Though the popular process is of conducting a group discussion and interview, these B-schools go beyond evaluating the leadership orientation and culture-fit of the individual, as their main aim is to look for candidates who are keen to push their own boundaries and create opportunities. So, the processes may involve group task or group exercise that will throw light on other abilities of the individual like risk taking, innovation, problem-solving, lateral thinking, group membership and leadership, openness to learning and feedback, collaboration and collective learning apart from listening, communication, idea generation, building on others ideas etc, that get explored in the group discussions. Many of the institutions do incorporate the group discussions along with a group task.
In many cases, the institutions ask the students to write a brief note on what they have learnt or realised during the group process. If the candidate demonstrates keen involvement and excels in at least of few of the dimensions, especially if he or she is a keen learner and eager to get feedback in order to be better, the candidate is called for the interview.
So, it makes sense for you to start participating in activities that are group based, explore your strengths and weaknesses. Try to figure out the areas that you really need to work on. Do not worry about making mistakes. The more mistakes you make now, the greater will be your learning. Ask yourself what more to do. Focus on developing all those traits – lateral thinking, problem solving, risk taking, innovating, collaborating, seeking feedback and incorporating the shifts etc.

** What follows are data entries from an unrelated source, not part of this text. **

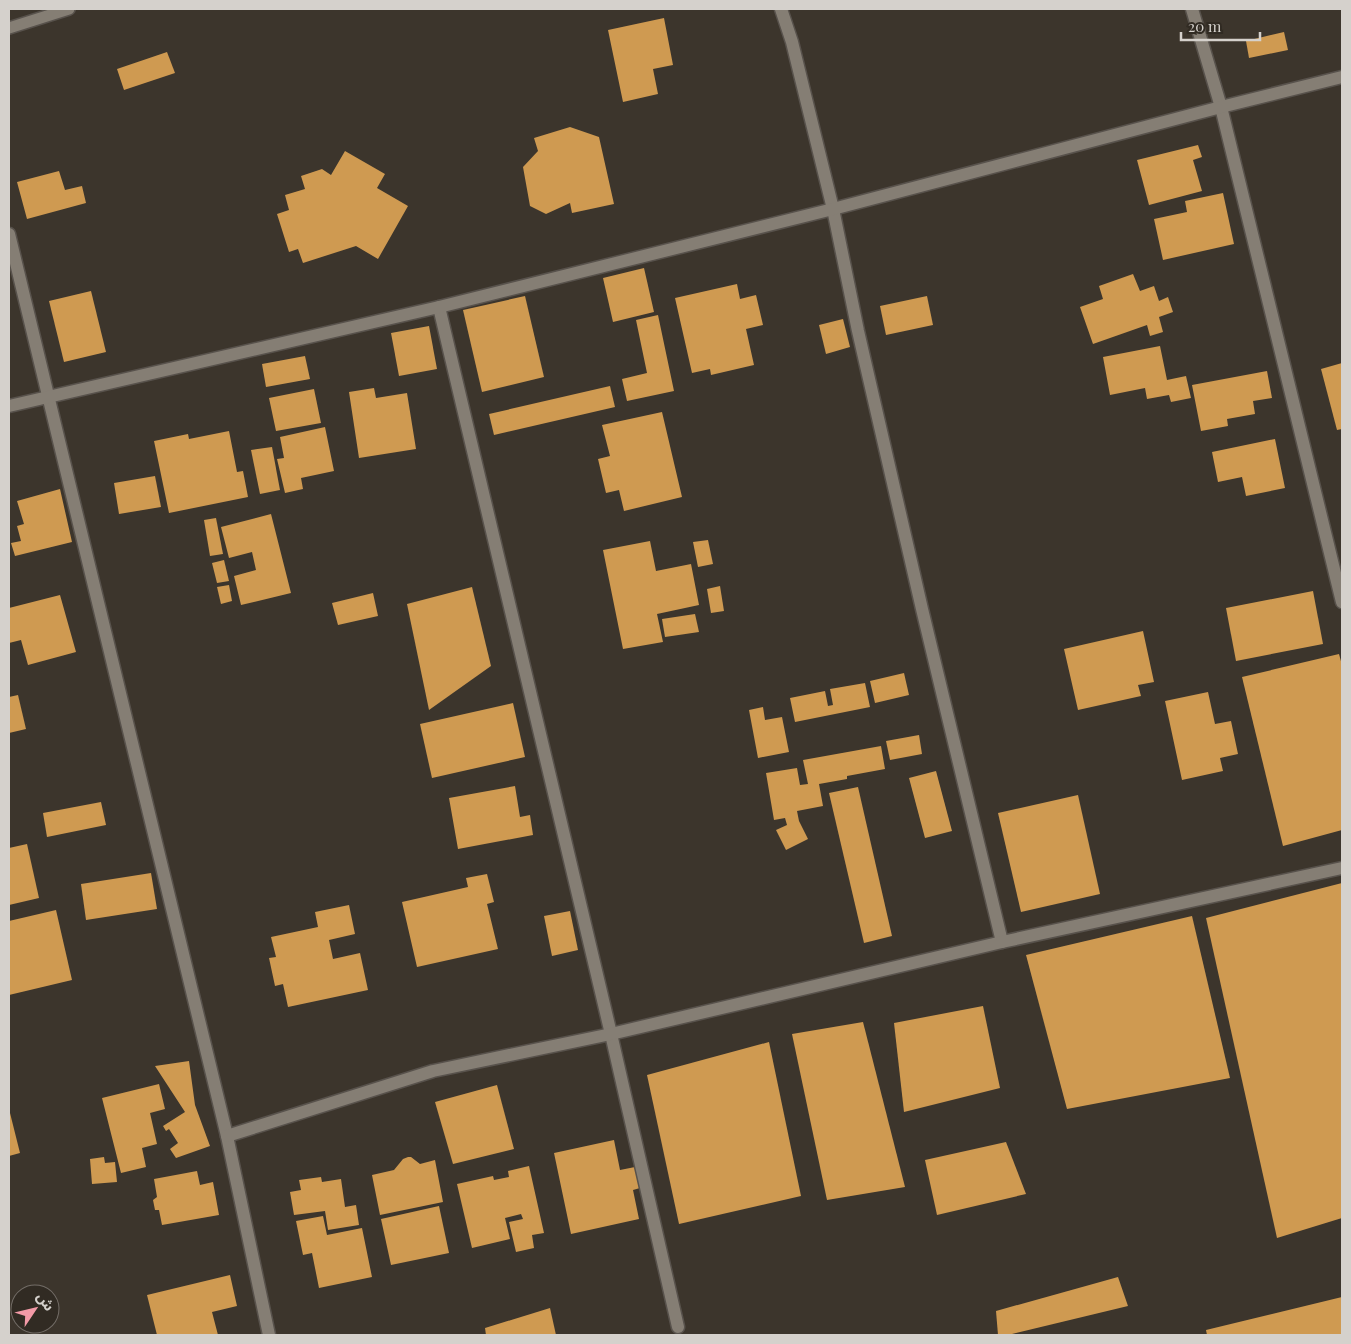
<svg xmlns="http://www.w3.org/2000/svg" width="1351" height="1344" font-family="'Playfair Display','Noto Sans Arabic',serif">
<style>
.building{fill:#cf9a51}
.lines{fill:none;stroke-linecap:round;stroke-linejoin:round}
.service-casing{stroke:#58524c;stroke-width:14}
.minor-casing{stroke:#58524c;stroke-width:15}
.service{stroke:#857e74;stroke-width:11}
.minor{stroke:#857e74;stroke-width:12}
</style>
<rect width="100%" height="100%" fill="#3c352c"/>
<g class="building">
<path d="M664,18L673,65L653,69L658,94L623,102L608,30Z"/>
<path d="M1284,32L1288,50L1249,58L1246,41Z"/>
<path d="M167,52L175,73L124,90L117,69Z"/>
<path d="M570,127L599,137L614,204L572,213L570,203L546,214L530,206L523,167L538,151L534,138Z"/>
<path d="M1198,145L1202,157L1193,160L1202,191L1149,205L1137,160Z"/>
<path d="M345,151L385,174L377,188L408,206L378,259L356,246L303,263L298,249L289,252L277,214L289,210L285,195L305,189L301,176L322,169L331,175Z"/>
<path d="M59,171L65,190L82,186L86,203L27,219L17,182Z"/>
<path d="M1223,193L1234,244L1163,260L1154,219L1187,212L1185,201Z"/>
<path d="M644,268L654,312L613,322L603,278Z"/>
<path d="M1133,274L1140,291L1154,286L1159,301L1168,297L1173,312L1159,317L1163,332L1150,336L1147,325L1093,344L1080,307L1103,299L1099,286Z"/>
<path d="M737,284L740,299L756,295L763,325L746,329L754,365L711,375L710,369L692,373L675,298Z"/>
<path d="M91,291L106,352L64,362L49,301Z"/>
<path d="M525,296L544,377L482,392L463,310Z"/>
<path d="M927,296L933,325L886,335L880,306Z"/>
<path d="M658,315L674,391L627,401L622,379L647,373L636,320Z"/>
<path d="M843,319L850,347L826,354L819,325Z"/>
<path d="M429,326L437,369L399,376L391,333Z"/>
<path d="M1160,346L1167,380L1186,376L1191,398L1171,402L1169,395L1147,399L1145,388L1110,395L1103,357Z"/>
<path d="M305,356L310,379L266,387L262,364Z"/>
<path d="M1342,363V429L1337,430L1321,369Z"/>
<path d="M1267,371L1272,398L1253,401L1255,414L1227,419L1228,426L1201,431L1192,385Z"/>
<path d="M610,386L615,407L494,435L489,414Z"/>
<path d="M374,388L376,398L407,393L416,449L359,458L349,392Z"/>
<path d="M314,389L321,423L276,431L269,398Z"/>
<path d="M662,412L682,497L624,511L619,490L606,493L598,459L610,456L602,425Z"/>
<path d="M325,427L334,471L301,478L303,489L285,493L277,459L284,458L280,437Z"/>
<path d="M229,431L237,472L243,471L248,497L169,513L154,441L188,434L189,439Z"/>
<path d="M1275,439L1285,488L1246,496L1242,477L1218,482L1212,452Z"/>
<path d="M272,447L280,490L260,494L251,450Z"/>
<path d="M155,476L161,507L119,514L114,483Z"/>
<path d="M60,489L72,542L15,556L11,543L21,541L17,526L24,524L17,501Z"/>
<path d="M271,514L291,593L241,605L234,576L256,570L252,552L229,558L221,527Z"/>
<path d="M216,518L223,554L210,556L204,520Z"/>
<path d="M708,540L713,564L698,567L693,542Z"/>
<path d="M650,541L656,571L691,564L699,605L657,614L663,642L623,649L603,550Z"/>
<path d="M224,560L229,581L217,583L212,563Z"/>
<path d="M229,585L232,601L221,604L217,587Z"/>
<path d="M720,586L724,611L711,613L707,589Z"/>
<path d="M472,587L491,666L429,710L407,604Z"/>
<path d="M1313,591L1323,644L1236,661L1226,608Z"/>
<path d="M373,593L378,616L338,625L332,603Z"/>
<path d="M60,595L76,652L28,665L21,640L9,643V608Z"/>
<path d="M695,614L699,632L665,637L662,619Z"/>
<path d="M1143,631L1154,682L1138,685L1141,696L1078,710L1064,649Z"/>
<path d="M1339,654L1342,665V830L1283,846L1242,677Z"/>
<path d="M904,673L909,695L875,703L870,681Z"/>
<path d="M865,683L870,707L795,722L790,698L825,691L828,706L833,705L830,689Z"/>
<path d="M1208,692L1215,724L1231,721L1238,754L1220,758L1223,771L1182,780L1165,701Z"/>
<path d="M18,695L26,729L9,733V697Z"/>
<path d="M513,703L525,757L432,778L420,724Z"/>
<path d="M763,707L765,720L782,717L789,752L758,758L749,710Z"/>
<path d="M919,735L922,754L890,760L886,741Z"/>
<path d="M881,746L885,769L847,776V779L819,784L823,806L797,811L799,821L808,839L786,850L776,830L787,825L785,818L774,820L766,773L797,768L800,785L808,784L803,760Z"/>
<path d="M936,771L952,831L925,838L909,778Z"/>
<path d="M515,786L520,817L530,815L533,835L458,849L449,798Z"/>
<path d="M858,787L892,936L864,943L829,793Z"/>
<path d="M1078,795L1100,894L1021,912L998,813Z"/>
<path d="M101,802L106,825L47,837L43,813Z"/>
<path d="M27,844L39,898L9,905V848Z"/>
<path d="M151,873L157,909L86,920L81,884Z"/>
<path d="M487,874L494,902L487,904L498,949L417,967L402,902L468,887L466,878Z"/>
<path d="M1342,883V1218L1277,1238L1206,918Z"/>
<path d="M349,905L355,934L329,940L333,959L360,953L368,990L288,1007L283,984L275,986L269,958L276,957L271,937L318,927L315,912Z"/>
<path d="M56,910L72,980L9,995V921Z"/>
<path d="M570,911L578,950L552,956L544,916Z"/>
<path d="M1192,916L1230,1078L1067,1109L1026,955Z"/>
<path d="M983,1006L1000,1088L904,1112L894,1023Z"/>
<path d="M863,1022L905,1187L827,1200L792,1034Z"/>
<path d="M769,1042L801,1196L679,1224L647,1075Z"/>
<path d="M189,1061L195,1105L210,1146L176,1158L170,1149L178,1143L169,1129L166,1131L163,1126L185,1112L155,1066Z"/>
<path d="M159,1084L165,1109L150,1113L157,1144L142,1148L146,1167L121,1173L102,1098Z"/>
<path d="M497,1085L514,1149L453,1164L435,1102Z"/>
<path d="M9,1109L20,1153L9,1156Z"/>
<path d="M614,1140L620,1170L635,1167L640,1188L633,1190L639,1219L571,1234L554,1153Z"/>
<path d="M1006,1142L1026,1194L937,1215L925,1160Z"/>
<path d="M104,1157L105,1163L115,1162L117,1182L92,1184L90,1159Z"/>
<path d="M408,1157H411L420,1164L435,1160L443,1202L380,1215L372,1175L394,1170L403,1159Z"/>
<path d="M529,1166L544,1233L532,1235L534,1248L516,1252L509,1222L523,1219L521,1214L505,1218L510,1239L472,1248L457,1184L493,1176L494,1180L509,1177L508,1171Z"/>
<path d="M197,1171L200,1185L213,1182L219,1215L162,1225L159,1210H155L153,1200L157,1197L154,1179Z"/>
<path d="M321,1177L322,1182L341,1179L345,1207L356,1205L359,1225L328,1230L325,1211L294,1215L290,1192L301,1190L299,1180Z"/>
<path d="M439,1206L449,1253L391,1265L381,1219Z"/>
<path d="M323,1216L327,1235L362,1228L372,1277L319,1288L312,1253L303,1255L296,1221Z"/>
<path d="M230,1275L237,1306L212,1312L218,1335H157L147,1295Z"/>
<path d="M1118,1277L1128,1306L1008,1335H998L996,1311Z"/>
<path d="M1342,1297V1335H1207L1206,1330Z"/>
<path d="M550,1308L556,1335H486L485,1328Z"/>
</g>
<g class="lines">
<defs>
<path id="service" d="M9,28L69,9"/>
<g id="minor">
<path d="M781,9L792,42L833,209L858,331L922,609L1002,942"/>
<path d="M1192,9L1221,107L1342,602"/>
<path d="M9,234L227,1136L269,1335"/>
<path d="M439,307L611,1034L678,1327"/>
<path d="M9,406L439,307L833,209L1221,107L1342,77"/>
<path d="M227,1136L433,1071L611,1034L1002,942L1342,868"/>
</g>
</defs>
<use href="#service" class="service-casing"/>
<use href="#minor" class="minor-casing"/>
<use href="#service" class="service"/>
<use href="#minor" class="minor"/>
</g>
<rect width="1351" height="1344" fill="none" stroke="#d5d1cc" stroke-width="20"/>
<g transform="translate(35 1309) rotate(55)"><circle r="24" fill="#312b23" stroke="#736d67"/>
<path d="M0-4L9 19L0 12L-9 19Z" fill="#f39aa7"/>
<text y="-8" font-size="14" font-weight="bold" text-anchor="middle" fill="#d5d1cc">ش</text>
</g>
<path d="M1181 32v8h79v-8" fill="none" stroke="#d5d1cc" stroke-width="2.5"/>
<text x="1188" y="32" font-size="15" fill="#d5d1cc" stroke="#312b23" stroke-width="4" paint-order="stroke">20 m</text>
</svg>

In many cases everyone who goes through the group task and group discussion is called for the interview too. Only after one goes through the entire process, the decision of selection or rejection happens. The interview process explores the vision of the individual. What is the purpose s/he is living for? How much clarity does one have about where s/he wants to go? Is s/he aware of the business or industry that s/he would like to be involved in? How much does s/he know of what he has done in life so far? So, it is all about the pro-activeness one demonstrates in planning and working towards ones own cause. If I am not keen on my own future, how will I ever be able to help any institution or organisation excel?
So, if you are very keen to get into a good B-School, you should start asking yourself all these questions. Only when you are clear about what you are chasing, you will be keen on putting the hard work needed to achieve it. If the goal is not clear - what you really want, how do you ever know about what to do, how much of hard work you need to put - ask yourself the questions to get greater clarity of what you really like and what you want to chase –
a. Is there any industry that you want to be really part of, based on your interest and likings? Know more about the industry, read, read and read...
b. Is there any particular company that you want to be part of? Why? Explore more about the company, products, geographical reach, success stories…
c. Is there any personality you admire? Why? What values systems match, what has been his or her life path, how he or has achieved success etc…
Every B-school is always worried about getting able, proactive students, as much as students keen on getting into a good B-school. Thus, your getting selected to a good B-School, boils down entirely to how you see your future and how much of proactive leadership you demonstrate.